Folha de S. Paulo


Kleber Mendonça diz que vive numa democracia e não teme retaliação

O filme brasileiro "Aquarius", de Kleber Mendonça Filho, estreou na competição do Festival de Cannes sob um ruidoso ato anti-impeachment realizado pelo diretor e pela equipe do filme, que empunharam cartazes antes da projeção do longa, na terça (17).

O ato ganhou repercussão internacional. À Folha o cineasta diz acreditar que não sofrerá retaliação quanto ao cargo público comissionado que exerce há 18 anos: o de coordenador do cinema da Fundação Joaquim Nabuco, espaço que é referência na exibição de filmes autorais na cidade do Recife.

Mendonça Filho, novo ministro da Educação, pasta que agora incorpora a Secretaria Nacional de Cultura, informou por meio de sua assessoria que está analisando o que fará com o cargo do cineasta. Elogiado pela crítica, "Aquarius" é um dos filmes mais cotados para levar a Palma de Ouro em Cannes.

*

Folha - Acha que haverá retaliação ao seu cargo à frente do cinema da Fundação Joaquim Nabuco após o protesto?
Kleber Mendonça Filho - Eu acho que não tem a menor chance de isso acontecer.

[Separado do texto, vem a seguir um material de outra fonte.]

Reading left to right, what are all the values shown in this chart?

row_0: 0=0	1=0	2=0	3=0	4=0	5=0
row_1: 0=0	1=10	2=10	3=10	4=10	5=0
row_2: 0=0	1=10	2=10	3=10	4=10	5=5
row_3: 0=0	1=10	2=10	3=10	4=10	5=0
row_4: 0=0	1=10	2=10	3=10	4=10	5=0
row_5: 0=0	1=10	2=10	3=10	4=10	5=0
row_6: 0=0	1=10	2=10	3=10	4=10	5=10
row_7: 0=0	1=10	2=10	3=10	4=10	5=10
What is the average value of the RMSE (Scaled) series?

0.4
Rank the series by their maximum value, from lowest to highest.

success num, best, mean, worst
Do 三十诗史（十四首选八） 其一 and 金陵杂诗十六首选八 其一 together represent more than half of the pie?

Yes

A gente vive numa democracia. Essa é a minha resposta.

Pretende continuar à frente dela, mesmo não compactuando com esse governo?
A gente vive numa democracia, e eu tenho direito de expressar o que acho sobre temas políticos. O protesto em Cannes foi um gesto simbólico. O país está dividido. Aguardo com curiosidade os próximos desdobramentos, mas não estou com a consciência de quem está no Brasil.

O ministro diz que não sabe o que fazer com o seu cargo.
Me falaram da matéria, mas eu não li. E por que é que a Folha entrou em contato com o Ministério da Educação? Por que teve texto do Reinaldo Azevedo? Ele é uma fonte da Folha?

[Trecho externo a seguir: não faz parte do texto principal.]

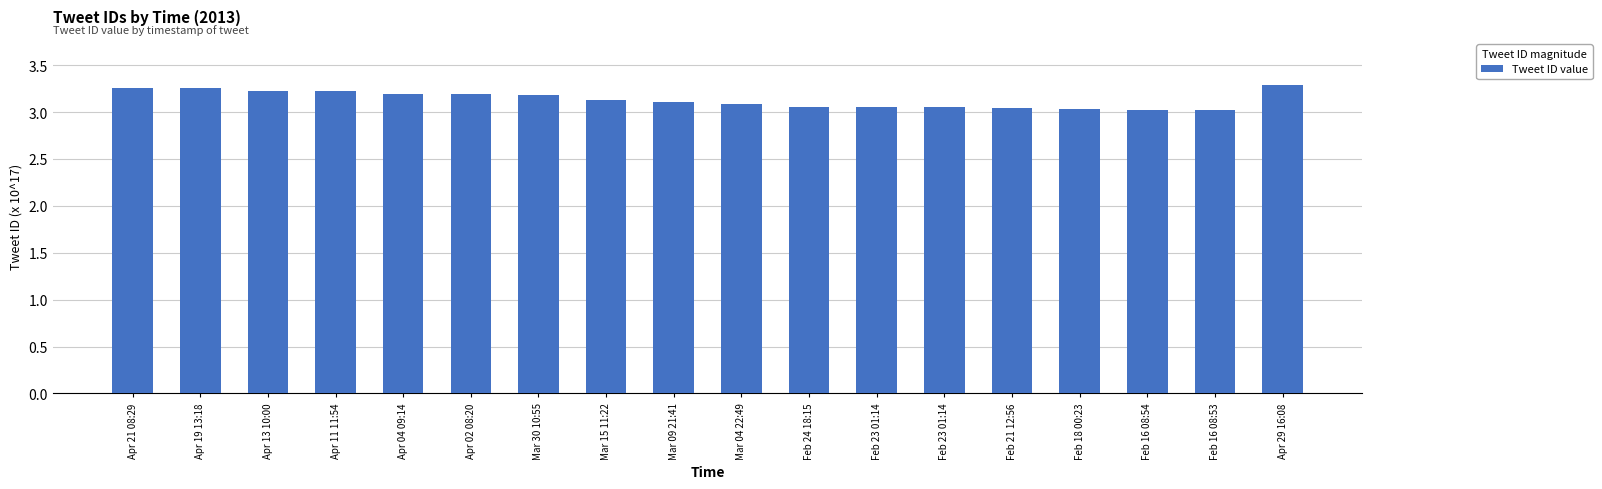

What is the label of the 11th bar from the left?

Feb 24 18:15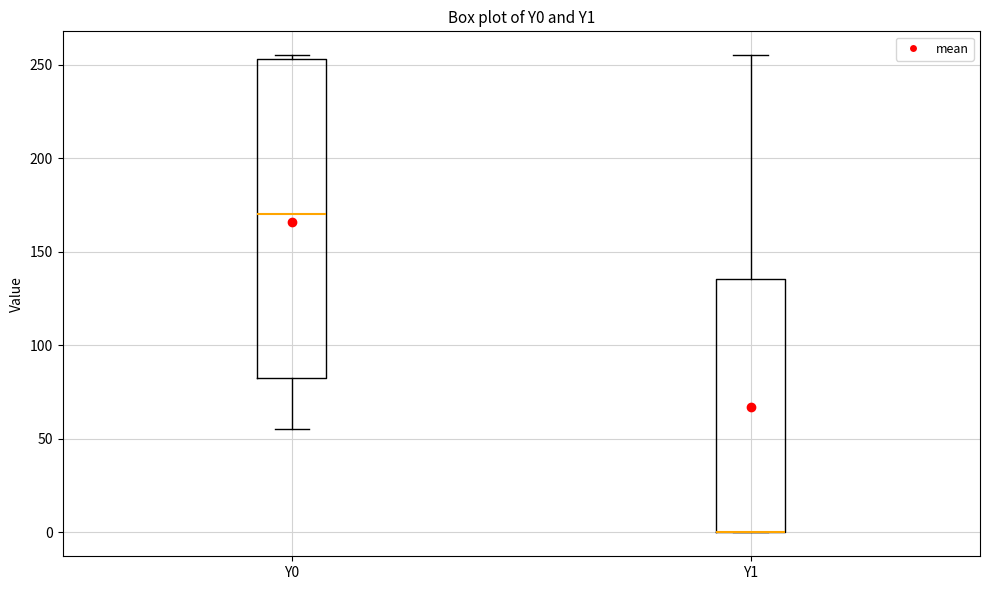

Reading left to right, read every box against the y-axis: the position of its median line, the range the box covers, and the ends of its whiskers. The values are not printed on the chart, so give them approximately, as read against the axis.

Y0: median 170, box 85 to 255, whiskers 55 to 255 (just above the box's upper edge)
Y1: median 0 (drawn on the box's lower edge), box 0 to 135, whiskers 0 to 255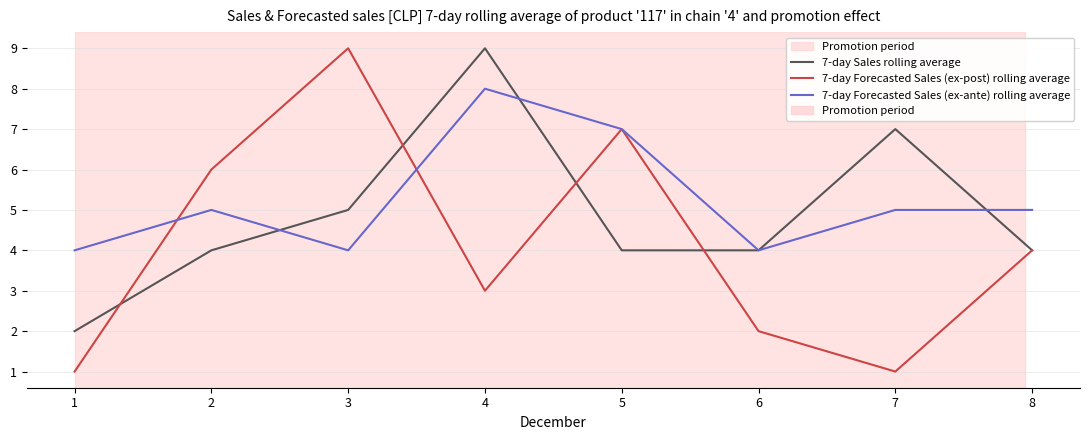

True or false: 7-day Forecasted Sales (ex-post) rolling average and 7-day Forecasted Sales (ex-ante) rolling average cross at least once.

True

O trabalho que eu faço na fundação tem 18 anos, começou em 1998, no governo FHC, é um trabalho de formação de público que todo mundo na cidade conhece e que atrai 60 mil espectadores por ano com as salas.

São duas salas hoje, com o melhor equipamento da cidade, referência no Brasil. Faço meus filmes, que são sucessos internacionais, feitos com dinheiro público e da maneira mais honesta possível.

Queria entender se o Brasil que era quando eu viajei para cá já mudou. Ainda continuo me comportando como se estivesse numa democracia.

"Aquarius" é coproduzido pela Globo Filmes. Em 2012, você disse que ela atrofiava a diversidade da produção nacional. O que mudou?
Atrofiava de verdade. Mas aí o Cadu Rodrigues, com quem eu tive aquela discussão, saiu [do posto de diretor-executivo da produtora].

Hoje temos outra pessoa, Edson Pimentel. No ano passado, com o "Que Horas Ela Volta?" [de Anna Muylaert], acho já foi um grande exemplo da mudança. Eles estão com outros tipos de filmes.

Como ato de democracia, a Globo Filmes apanhou um filme como "Aquarius". Quando "O Som ao Redor" passou na TV Globo, acho que foi muito bom para a cultura. E acho muito bom que "Aquarius" um dia passe na Globo e que seja visto por muita gente.

O jornalista GUILHERME GENESTRETI se hospeda a convite do Festival de Cannes.